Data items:
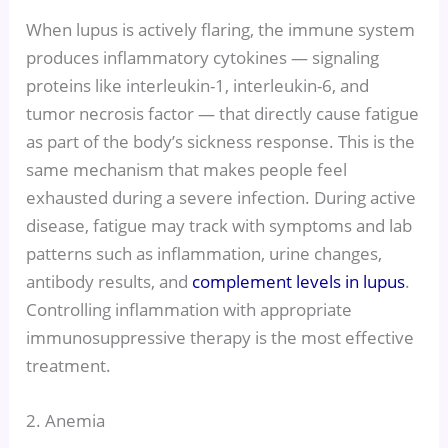
When lupus is actively flaring, the immune system
produces inflammatory cytokines — signaling
proteins like interleukin-1, interleukin-6, and
tumor necrosis factor — that directly cause fatigue
as part of the body’s sickness response. This is the
same mechanism that makes people feel
exhausted during a severe infection. During active
disease, fatigue may track with symptoms and lab
patterns such as inflammation, urine changes,
antibody results, and
complement levels in lupus
.
Controlling inflammation with appropriate
immunosuppressive therapy is the most effective
treatment.
2. Anemia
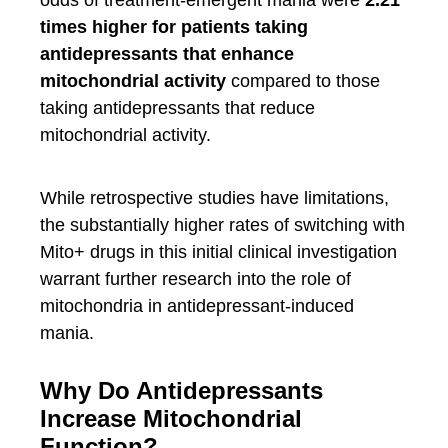
odds of treatment-emergent mania were
2.21
times higher for patients taking
antidepressants that enhance
mitochondrial activity
compared to those
taking antidepressants that reduce
mitochondrial activity.
While retrospective studies have limitations,
the substantially higher rates of switching with
Mito+ drugs in this initial clinical investigation
warrant further research into the role of
mitochondria in antidepressant-induced
mania.
Why Do Antidepressants
Increase Mitochondrial
Function?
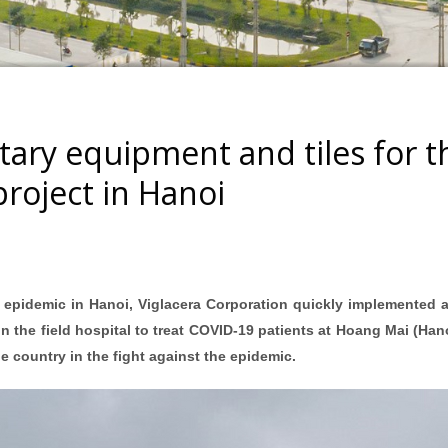
tary equipment and tiles for t
project in Hanoi
 epidemic in Hanoi, Viglacera Corporation quickly implemented a
n the field hospital to treat COVID-19 patients at Hoang Mai (Hano
e country in the fight against the epidemic.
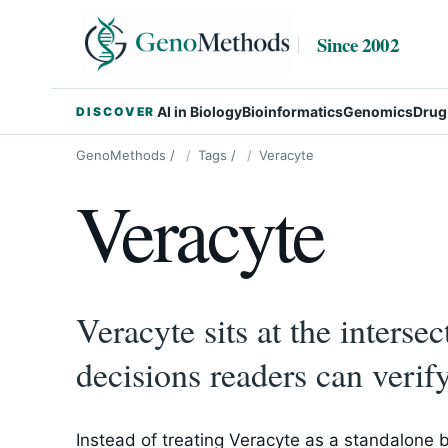
Since 2002
AI in Biology
Bioinformatics
Genomics
Drug
DISCOVER
GenoMethods
/
Tags
/
Veracyte
Veracyte
Veracyte sits at the interse
decisions readers can verify
Instead of treating Veracyte as a standalone 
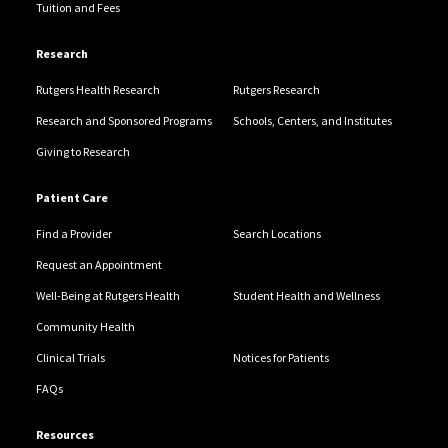
Tuition and Fees
Research
Rutgers Health Research
Rutgers Research
Research and Sponsored Programs
Schools, Centers, and Institutes
Giving to Research
Patient Care
Find a Provider
Search Locations
Request an Appointment
Well-Being at Rutgers Health
Student Health and Wellness
Community Health
Clinical Trials
Notices for Patients
FAQs
Resources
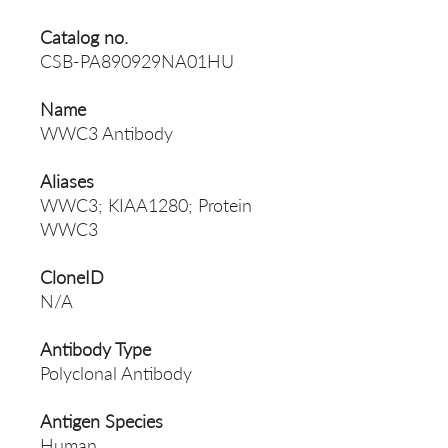
Catalog no.
CSB-PA890929NA01HU
Name
WWC3 Antibody
Aliases
WWC3; KIAA1280; Protein
WWC3
CloneID
N/A
Antibody Type
Polyclonal Antibody
Antigen Species
Human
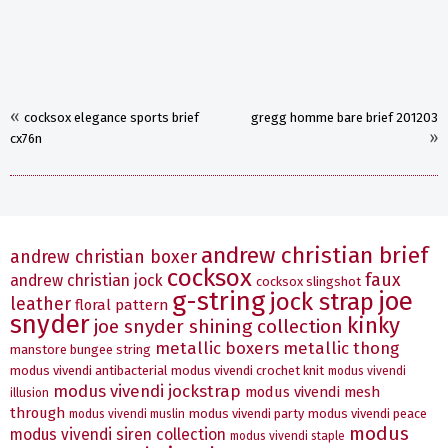
«
cocksox elegance sports brief
gregg homme bare brief 201203
»
cx76n
andrew christian brief
andrew christian boxer
cocksox
faux
andrew christian jock
cocksox slingshot
g-string
joe
jock strap
leather
floral pattern
snyder
kinky
joe snyder shining collection
metallic boxers
metallic thong
manstore bungee string
modus vivendi antibacterial
modus vivendi crochet knit
modus vivendi
modus vivendi jockstrap
modus vivendi mesh
illusion
through
modus vivendi party
modus vivendi peace
modus vivendi muslin
modus
modus vivendi siren collection
modus vivendi staple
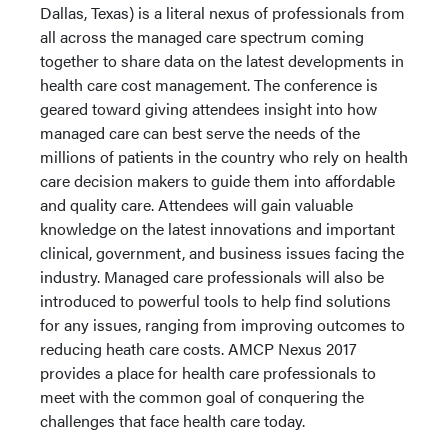
Dallas, Texas) is a literal nexus of professionals from
all across the managed care spectrum coming
together to share data on the latest developments in
health care cost management. The conference is
geared toward giving attendees insight into how
managed care can best serve the needs of the
millions of patients in the country who rely on health
care decision makers to guide them into affordable
and quality care. Attendees will gain valuable
knowledge on the latest innovations and important
clinical, government, and business issues facing the
industry. Managed care professionals will also be
introduced to powerful tools to help find solutions
for any issues, ranging from improving outcomes to
reducing heath care costs. AMCP Nexus 2017
provides a place for health care professionals to
meet with the common goal of conquering the
challenges that face health care today.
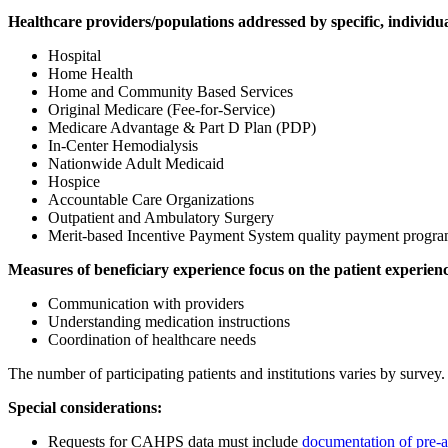
Healthcare providers/populations addressed by specific, individua
Hospital
Home Health
Home and Community Based Services
Original Medicare (Fee-for-Service)
Medicare Advantage & Part D Plan (PDP)
In-Center Hemodialysis
Nationwide Adult Medicaid
Hospice
Accountable Care Organizations
Outpatient and Ambulatory Surgery
Merit-based Incentive Payment System quality payment progr
Measures of beneficiary experience focus on the patient experienc
Communication with providers
Understanding medication instructions
Coordination of healthcare needs
The number of participating patients and institutions varies by sur
Special considerations:
Requests for CAHPS data must include
documentation of pre-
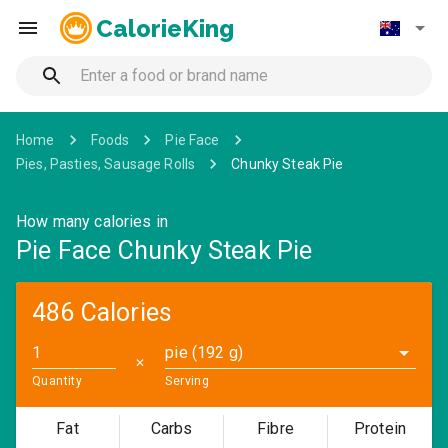
CalorieKing
Home
Foods
Pie Face
Pies, Pasties, Sausage Rolls
Chunky Steak Pie
How many calories in
Pie Face Chunky Steak Pie
486 Calories
pie (192 g)
✕
Quantity
Serving
Fat
Carbs
Fibre
Protein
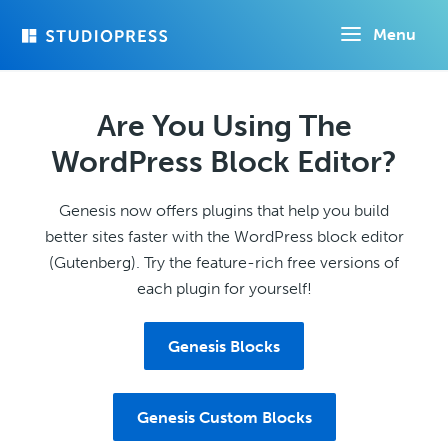
Skip
Menu
to
main
content
Are You Using The
WordPress Block Editor?
Genesis now offers plugins that help you build
better sites faster with the WordPress block editor
(Gutenberg). Try the feature-rich free versions of
each plugin for yourself!
Genesis Blocks
Genesis Custom Blocks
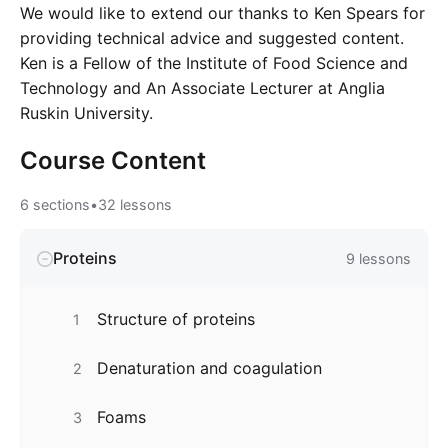
We would like to extend our thanks to Ken Spears for
providing technical advice and suggested content.
Ken is a Fellow of the Institute of Food Science and
Technology and An Associate Lecturer at Anglia
Ruskin University.
Course
Content
6
sections
•
32
lessons
Proteins
9
lessons
Structure of proteins
1
Denaturation and coagulation
2
Foams
3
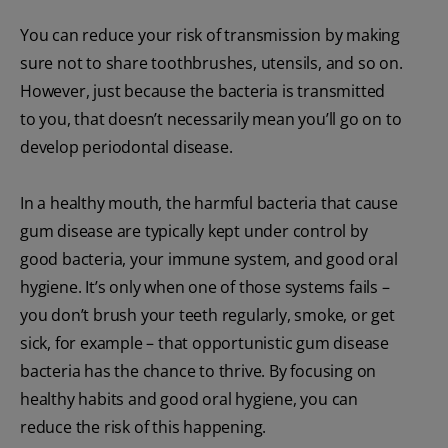
You can reduce your risk of transmission by making
sure not to share toothbrushes, utensils, and so on.
However, just because the bacteria is transmitted
to you, that doesn’t necessarily mean you’ll go on to
develop periodontal disease.
In a healthy mouth, the harmful bacteria that cause
gum disease are typically kept under control by
good bacteria, your immune system, and good oral
hygiene. It’s only when one of those systems fails –
you don’t brush your teeth regularly, smoke, or get
sick, for example – that opportunistic gum disease
bacteria has the chance to thrive. By focusing on
healthy habits and good oral hygiene, you can
reduce the risk of this happening.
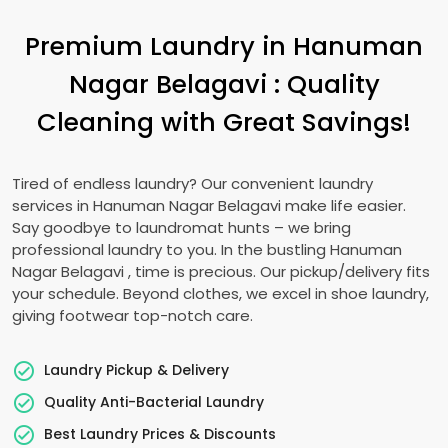
Premium Laundry in
Hanuman
Nagar Belagavi
: Quality
Cleaning with Great Savings!
Tired of endless laundry? Our convenient laundry
services in
Hanuman Nagar Belagavi
make life easier.
Say goodbye to laundromat hunts – we bring
professional laundry to you. In the bustling
Hanuman
Nagar Belagavi
, time is precious. Our pickup/delivery fits
your schedule. Beyond clothes, we excel in shoe laundry,
giving footwear top-notch care.
Laundry Pickup & Delivery
Quality Anti-Bacterial Laundry
Best Laundry Prices & Discounts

Exercise objective
Among the entries above, count the lines that contain the word "needs" and give the number by itself.

Your solution
2